Required work:
**A)** List every book or series title named in the review of Endworld #1.
**B)** According to the review of Endworld #1, how long after World War III is the series set?
**C)** Please carry the review of Endworld #1 forward from its final paragraph.

Excerpted text:

- - - -

Endworld #1: The Fox Run, by David Robbins
No month stated, 1986 Leisure Books
Clearly tapping in on the post-nuke success of Doomsday Warrior, Endworld was courtesy David Robbins and ultimately proved to be even more popular, spanning twenty-some volumes and even a sister series, Blade, which also ran for several volumes. Like Doomsday Warrior, this one takes place one hundred years after “The Big Blast,” aka World War III, however unlike Doomsday Warrior it doesn’t play it all so over the top. While some might appreciate this, I missed the typical craziness of post-nuke pulp.
Just to get the similarities dispensed with, Endworld also concerns a group of American heroes a century after nuclear war, living in an idyllic, almost socialist sort of paradise safe from the radioactive rigors of their post-nuke world. But, judging from this first entry, the series lacks the spoofy jingoism of Doomsday Warrior, and indeed we aren’t even told who the nuclear war was between – in other words, there are no “Reds,” aka Russians, making life miserable for the surviving Americans. And while this series does have radiation-spawn “mutates,” unlike the creature features of Doomsday Warrior these ones are scarred, half-dead animals that are covered in pus-filled carters and boils.
We’re also missing the patented ultra-gore and graphic sex of Doomsday Warrior, more on which later. The Fox Run has violence throughout, but Robbins is in more of a streamline/outline mode than Ryder Stacy, usually just stating that a character is shot and leaving it at that, rather than detailing the exploding brains and spouting cerebrospinal fluids. As for sex, forget it. This book could almost pass for juvenile fiction – again, more on which later.

- - - -

Raw data:
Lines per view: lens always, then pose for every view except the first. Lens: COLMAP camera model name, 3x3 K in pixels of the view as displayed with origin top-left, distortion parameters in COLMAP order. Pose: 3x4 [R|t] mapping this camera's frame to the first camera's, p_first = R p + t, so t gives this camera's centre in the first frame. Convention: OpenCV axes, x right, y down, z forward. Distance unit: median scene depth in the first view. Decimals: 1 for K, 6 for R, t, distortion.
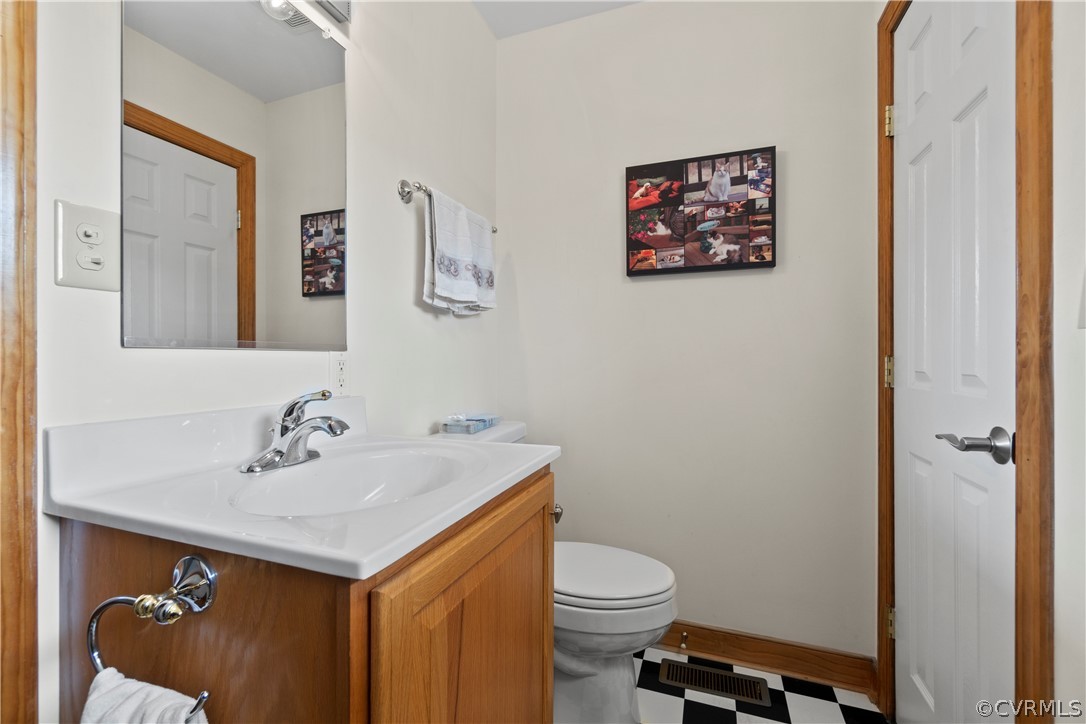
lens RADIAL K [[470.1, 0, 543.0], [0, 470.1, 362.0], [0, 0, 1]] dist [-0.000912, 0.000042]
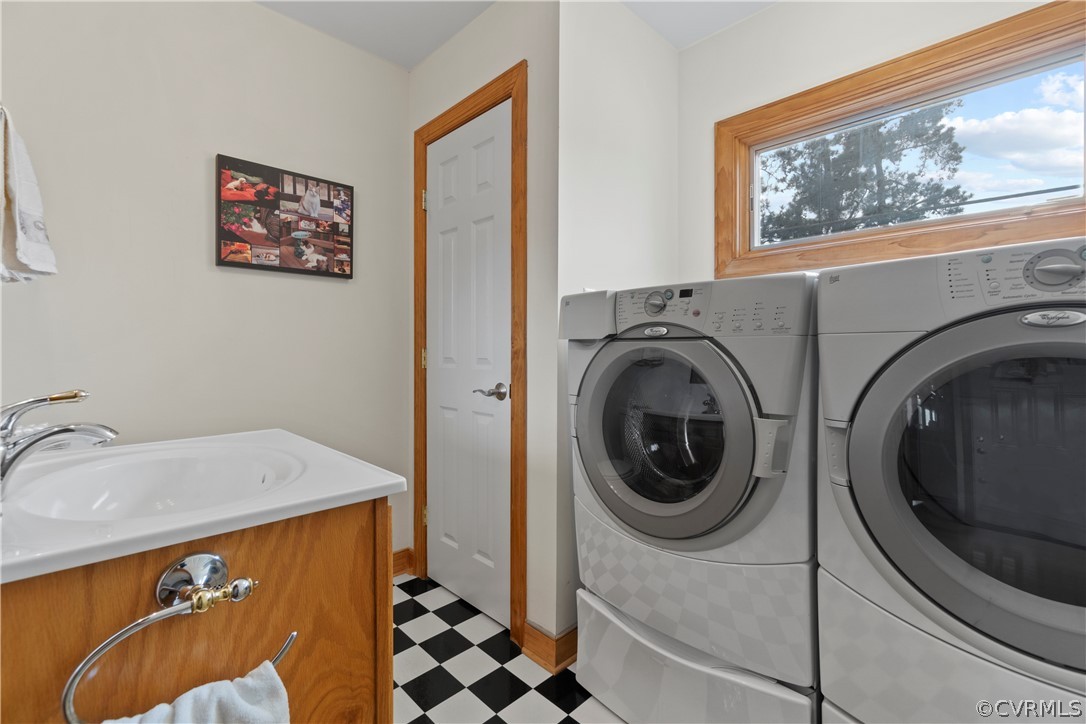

- - - -

Activity answers:
**A)** Endworld, The Fox Run, Doomsday Warrior, Blade

**B)** One hundred years after World War III.

**C)**
Our heroes are members of the Family, a group of survivors who live on the Home, built shortly before the war and nestled in a desolate area of Minnesota. Made up of seventy-five or so people, the Family lives on a bunker-type compound complete with fortified shelters, tons of stocked food, and even more guns and ammo. Led by the wizened Plato, who looks much older than his fifty-odd years, the Family is broken up into different specialized units, a la the socialist setup of Doomsday Warrior; as in that superior series, it’s all about the community and not the individual in Endworld.
A squad of three-man Warrior teams lead the Home’s defenses, “Alpha Triad” being the top one, and its leader being a 24 year-old mass of muscle named Blade, who appears on the cover of every Endworld novel in full homoerotic splendor. Lacking the memorable, outrageous charm of Ted “Doomsday Warrior” Rockson, Blade is as naïve and innocent as the rest of the Family, completely ignorant of the world outside and uncertain what pre-nuke society was like – in another parallel to Doomsday Warrior, the Family has scads of books in its library, but none of the videos or other computer tech of that other series, so all they’ve learned has come from the several hundred books the Home’s builder, Kurt Carpenter, stocked for them.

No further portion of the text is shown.